If childhood is preparation for what lays ahead in adulthood then boy did dyslexia help to prepare me. Hyperemesis wasn't the first misunderstood condition I had suffered, it wasn't the first thing people didn't believe me on or think there were quick easy fixes for. I'd battled dyslexia and I'd won. Knowing I had not let dyslexia hold me back meant that I was more able to turn my journey with hyperemesis on it's head too and not let it hold me back.
My spelling is pretty poor still but I have spell check and people to proof read for me but I can read and I can write... and I can do it well. People read what I write and now people even pay to read what I write. It wasn't always like that, in my early teens my reading and writing age were that of a 7 year old and even during my university years my spelling was a major problem for me.
So what does dyslexia mean to me... it's was an obstacle that I didn't just overcome... I smashed it to pieces (admittedly I still have to step around the pieces now and then as editors come back with a hefty list of edits and typos).
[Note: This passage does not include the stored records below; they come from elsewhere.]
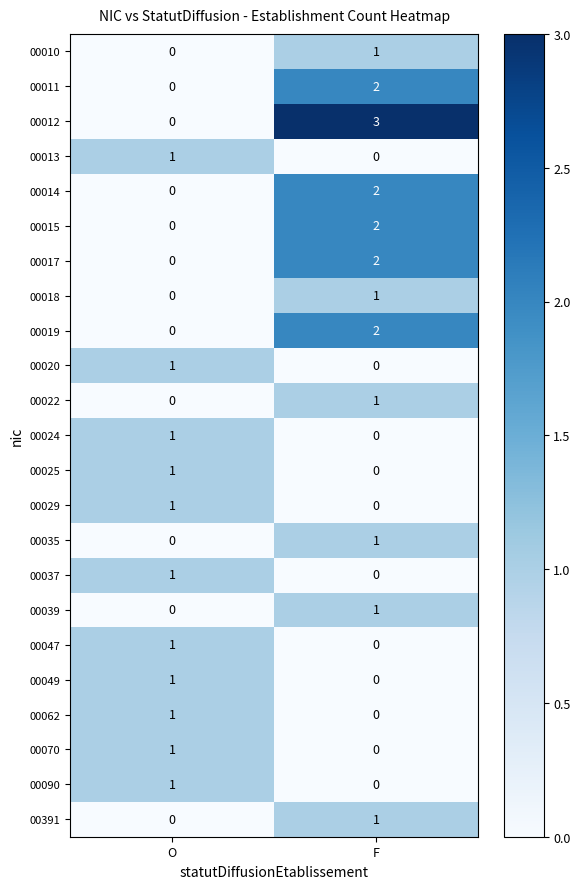

The value of 00012 at O is 0. True or false?

True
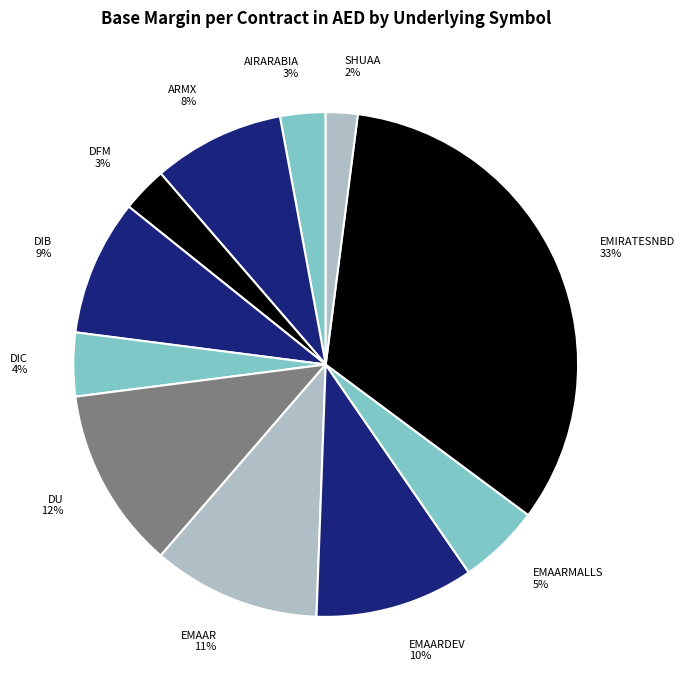

What is the largest slice in the pie chart?

EMIRATESNBD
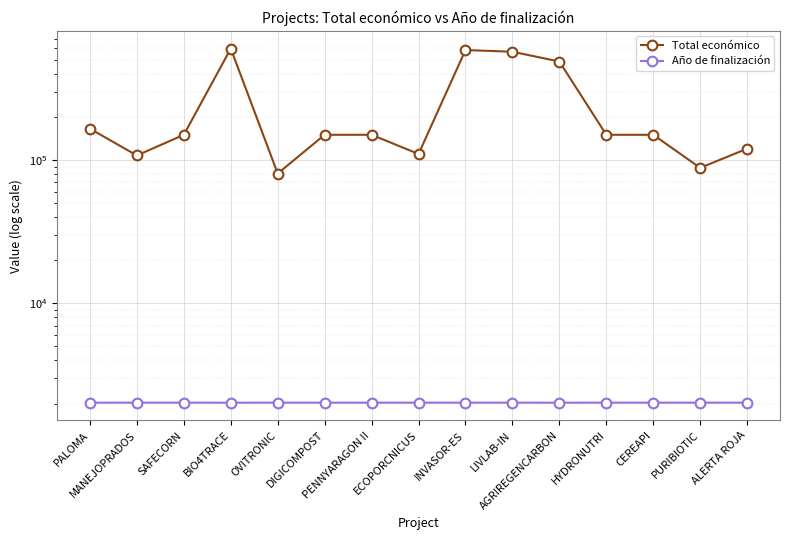

At which label does Total económico reach its peak?

BIO4TRACE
It represents a part of me which made me strong and determined and self reliant. And they set me in good stead to overcome hyperemesis, not just survive it but once out the other side I've used it to thrive. There is not much more satisfying and rewarding in life than making something positive out of something that initially seems negative.
Both Dyslexia and Hyperemesis are parts of my definition, they are badges I wear proudly. The cumulation of my determination to overcome both of these conditions was the publishing of the book Hyperemesis Gravidarum – The Definitive Guide (that's me, on the left, working on it late at night in a little cabin in the middle of know where by torchlight while the kids and husband slept around me). And boy am I proud of that achievement... even more so because not only am I now an author, I am a dyslexic author, and frankly... That's cool!!!